*** Opening of Collected data ***
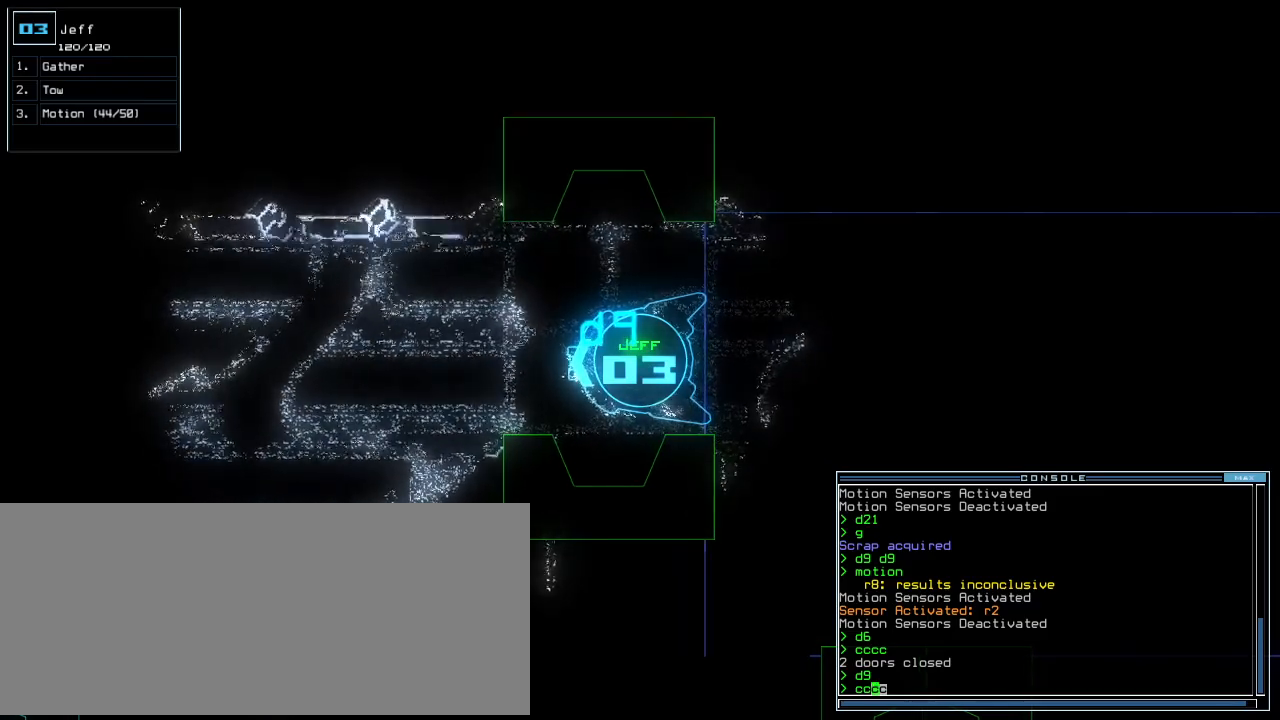
{"keys": [], "events": [[40, "space", "up"], [300, "space", "down"], [360, "space", "up"]]}
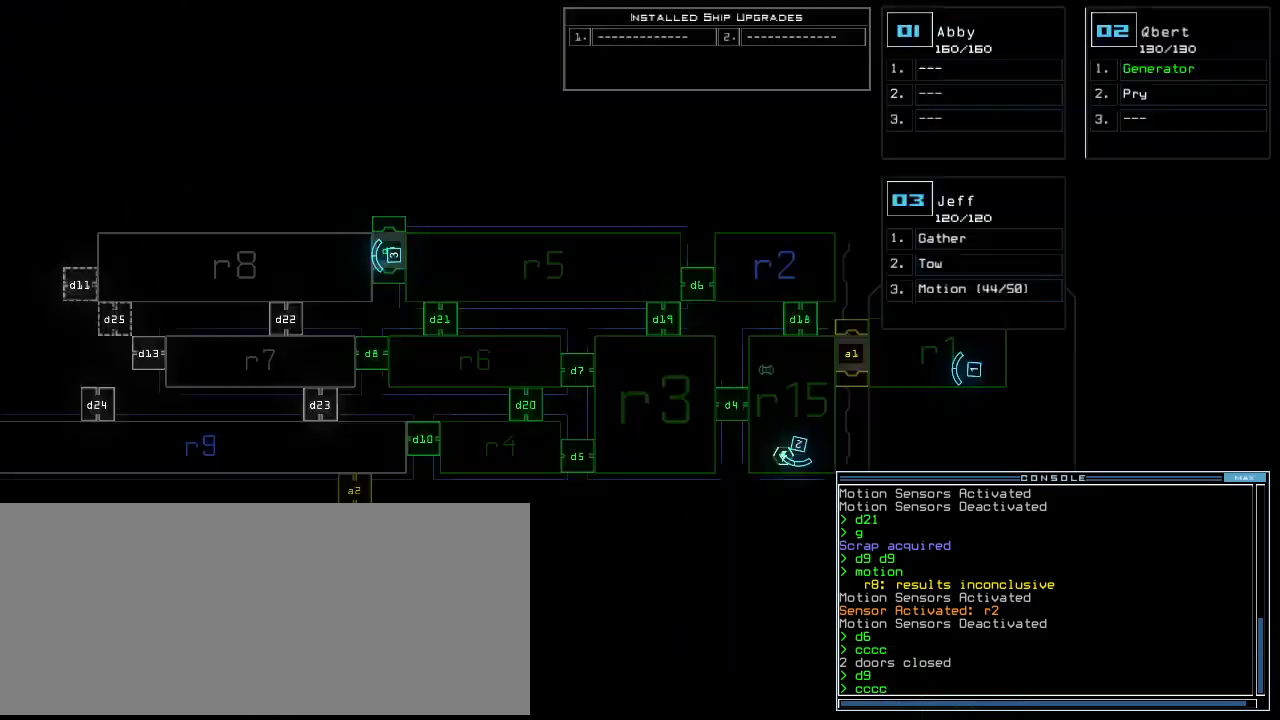
{"keys": [], "events": [[220, "space", "down"], [260, "space", "up"]]}
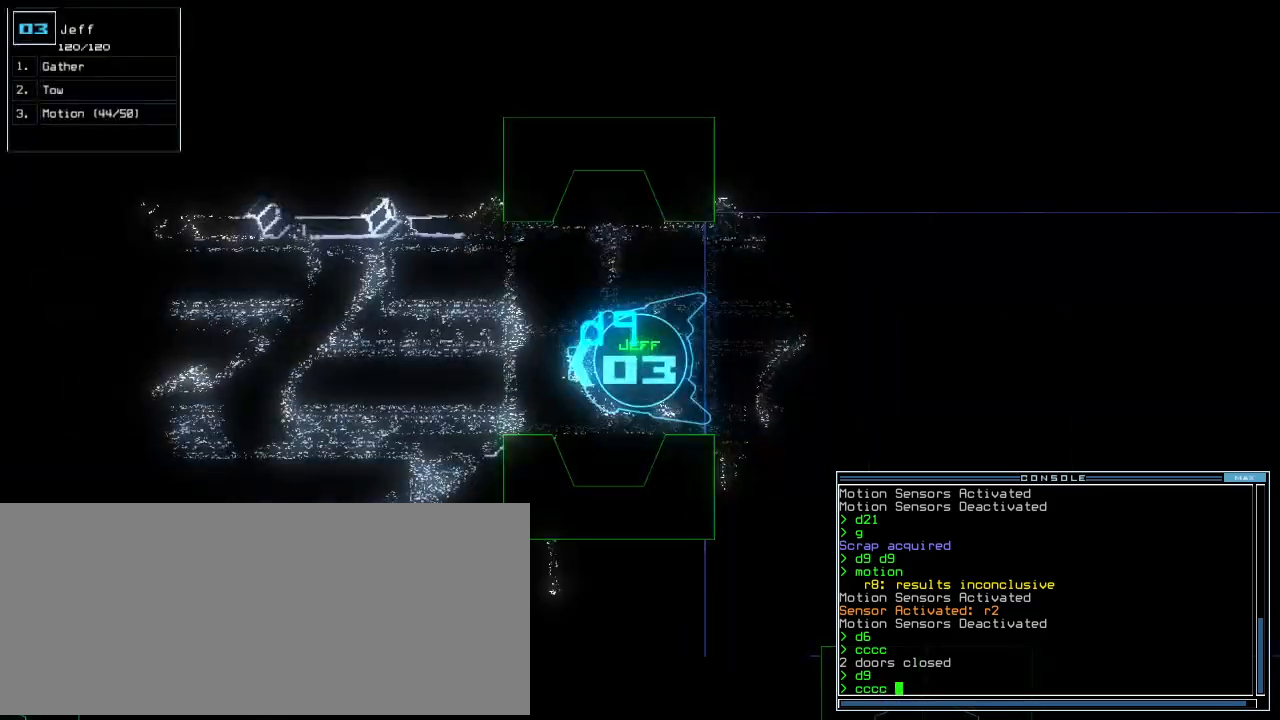
{"keys": ["up"], "events": [[100, "up", "down"], [120, "right", "down"], [260, "right", "up"], [280, "left", "down"], [380, "left", "up"]]}
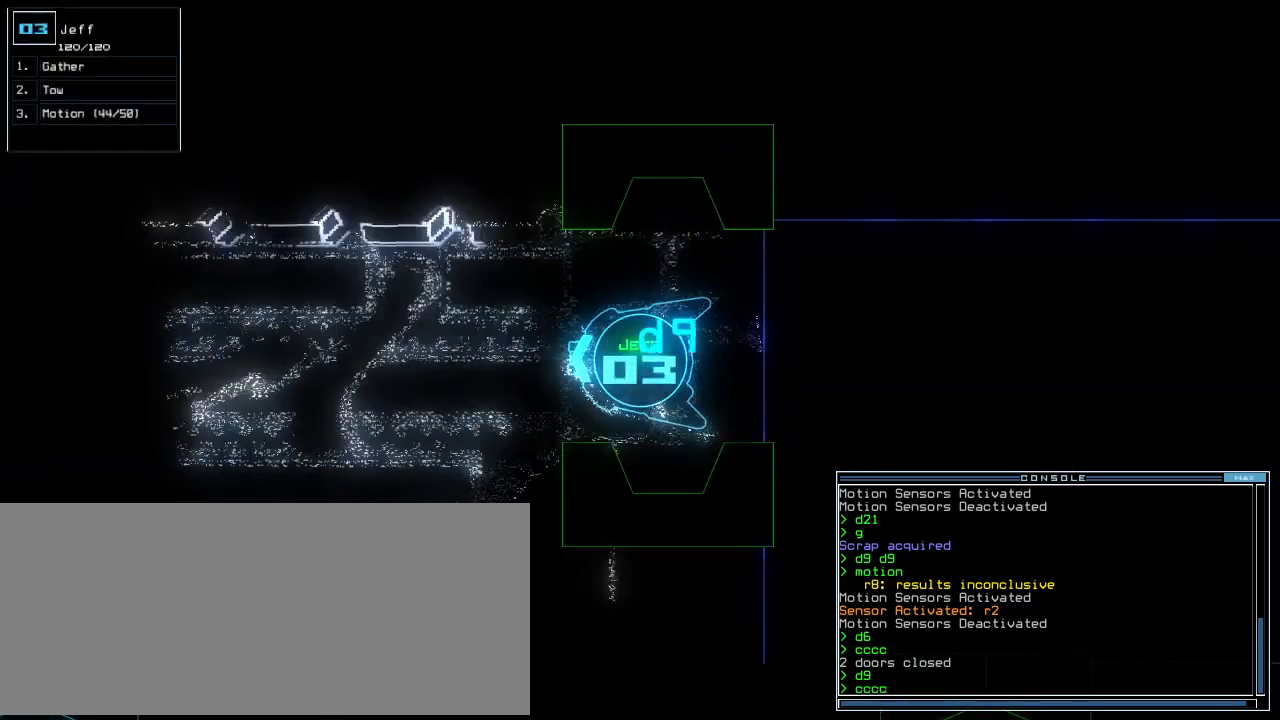
{"keys": ["up"], "events": [[240, "left", "down"], [320, "left", "up"]]}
*** Close of Collected data ***
• Task: Return the whole listing word for word, minus its pictures.

• Problem solution:
{"keys": [], "events": [[40, "space", "up"], [300, "space", "down"], [360, "space", "up"]]}
{"keys": [], "events": [[220, "space", "down"], [260, "space", "up"]]}
{"keys": ["up"], "events": [[100, "up", "down"], [120, "right", "down"], [260, "right", "up"], [280, "left", "down"], [380, "left", "up"]]}
{"keys": ["up"], "events": [[240, "left", "down"], [320, "left", "up"]]}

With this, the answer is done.